Hillsborough County had backdrops that fit the plot, and Florida had tax incentive money available.
Restaino persuaded O'Nan to forget about Pennsylvania and over the course of one month in summer 2012, “Chu & Blossom” added half a million dollars to the Hillsborough County economy.
“Without the tax incentive, the film would not have shot in this area,” Restaino said.
The film awaits release this year.
Bollywood star Kapoor is well aware of the lack of film incentives yet seems locked into Tampa as a location.
“They are keen on business partnerships in the absence of incentives,” the film commission's Gordon said. “If they feel that a community is willing to be more involved in more ways than writing a check at the end of the day, they are interested in engaging those partnerships.”
Gordon said those partnerships include hospitality, which they've received from philanthropist Patel and others.
“It's about crowd building,” said Timmons, of the Indian film academy. “The moment one movie starts, everybody wants to come film here.”
But Timmons admitted that without incentives, Tampa will be a hard sell.
“I urge the state of Florida to come up with incentives not only for Indian films but any cinema,” he said. “It is necessary.”
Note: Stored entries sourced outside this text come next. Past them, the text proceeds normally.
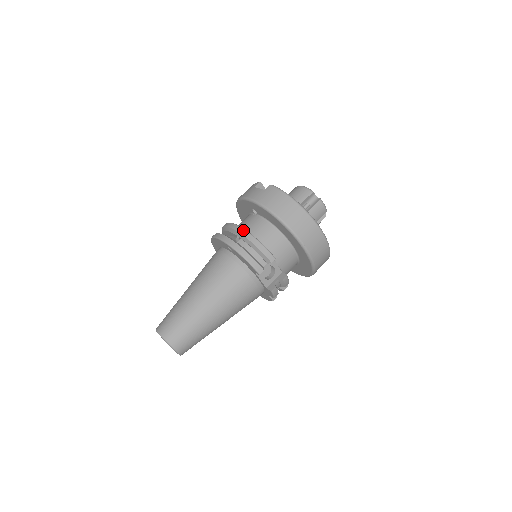
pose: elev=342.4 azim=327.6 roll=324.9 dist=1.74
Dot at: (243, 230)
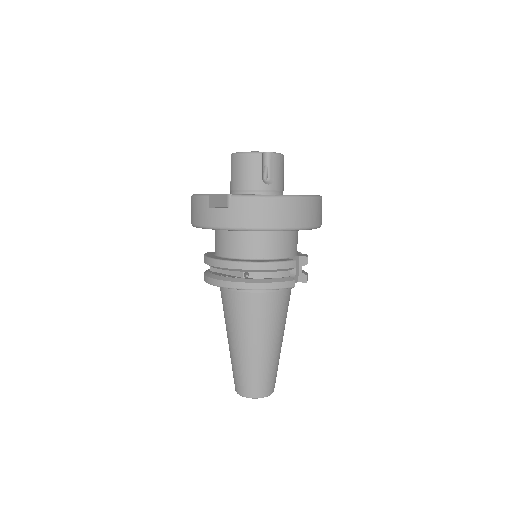
Dot at: (246, 264)
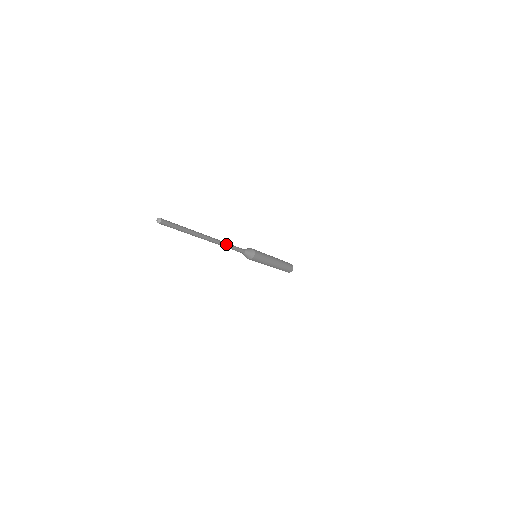
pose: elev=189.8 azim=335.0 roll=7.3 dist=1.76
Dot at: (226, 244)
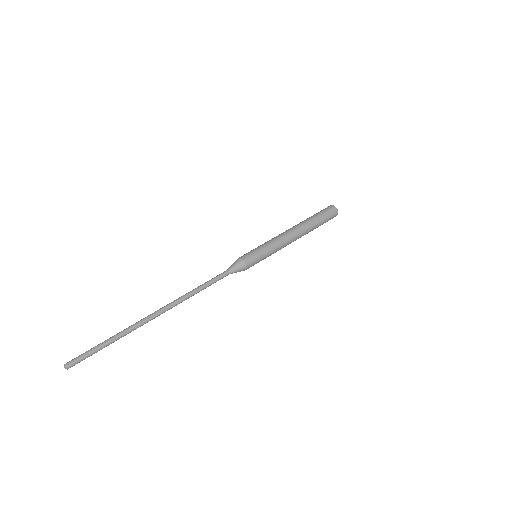
Dot at: (189, 296)
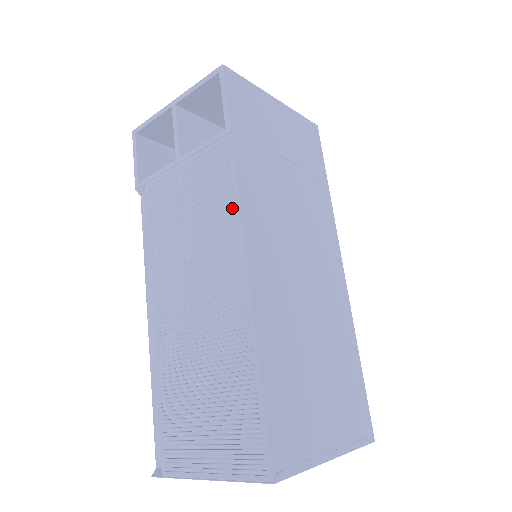
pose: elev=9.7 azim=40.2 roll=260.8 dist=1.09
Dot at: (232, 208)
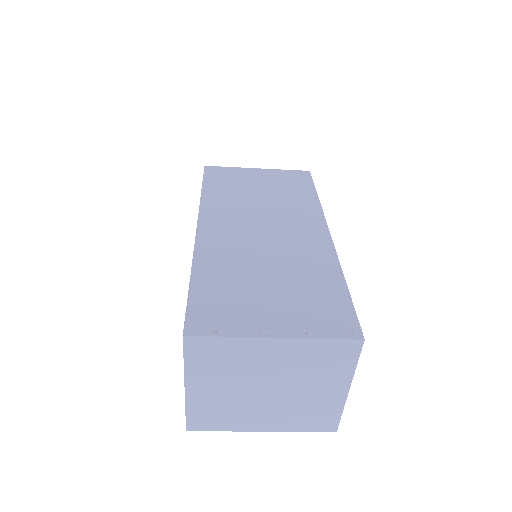
Dot at: occluded
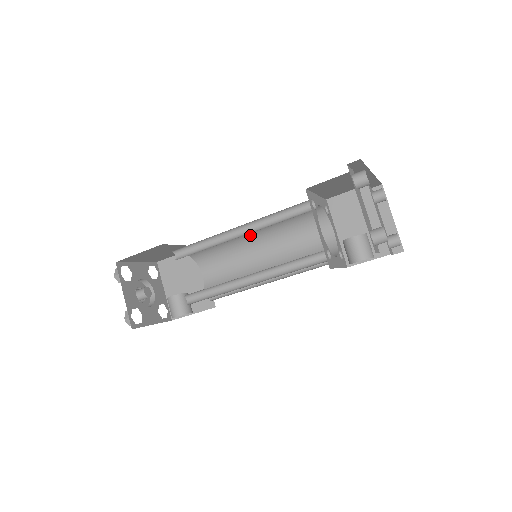
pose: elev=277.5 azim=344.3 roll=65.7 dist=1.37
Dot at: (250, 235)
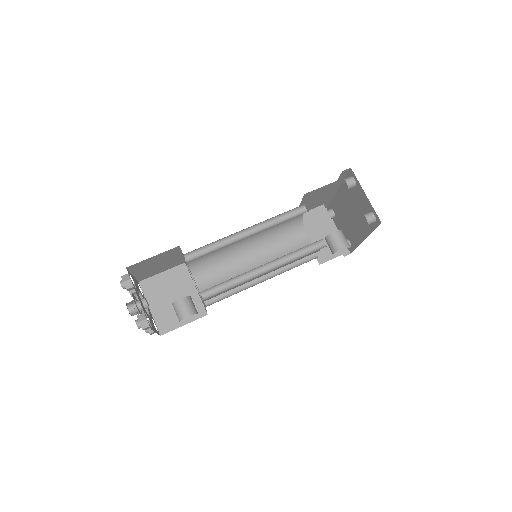
Dot at: (244, 242)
Film Florida, which is the trade commission that represents the interests of the state film industry, plans to push the Legislature for changes in its film tax incentives. The commission is seeking an allocation of $200 million a year through 2020.
“We have some momentum in our favor,” said Corbella, with the state film office. “I have heard the governor's administration has taken increased interest in the incentive program as a job creator.”
Film and television production in Florida has generated more than 100,000 jobs during the past three years, paying more than $650 million in wages to Floridians, Corbella said.
With or without future Bollywood films shot here, the Indian Oscars is expected to draw $30 million from organizers and visitors and the 120 or so Indian CEOs — from a number of fields, including health care, finance and education — expected in Tampa for the awards ceremony.
An estimated 800,000 people around the world will watch the Oscars-style awards ceremony, which will be presented at Raymond James Stadium.
“Our viewers go to a destination because they see the stars having a good time there,” said Timmons, of the Indian film academy.
Early indications are that Bollywood stars find Tampa to be a choice destination, as indicated by Kapoor's decision to shoot his next film here.
And during the Bollywood Oscars preview at Tampa Theatre on Jan. 7, starlet Priyanka Chopra marveled at the historic building's architecture.
“I just don't want to leave this place. This theater is absolutely magnificent,” she said. “It's fantastic. This city has a soul, and I can see that soul in this theater.”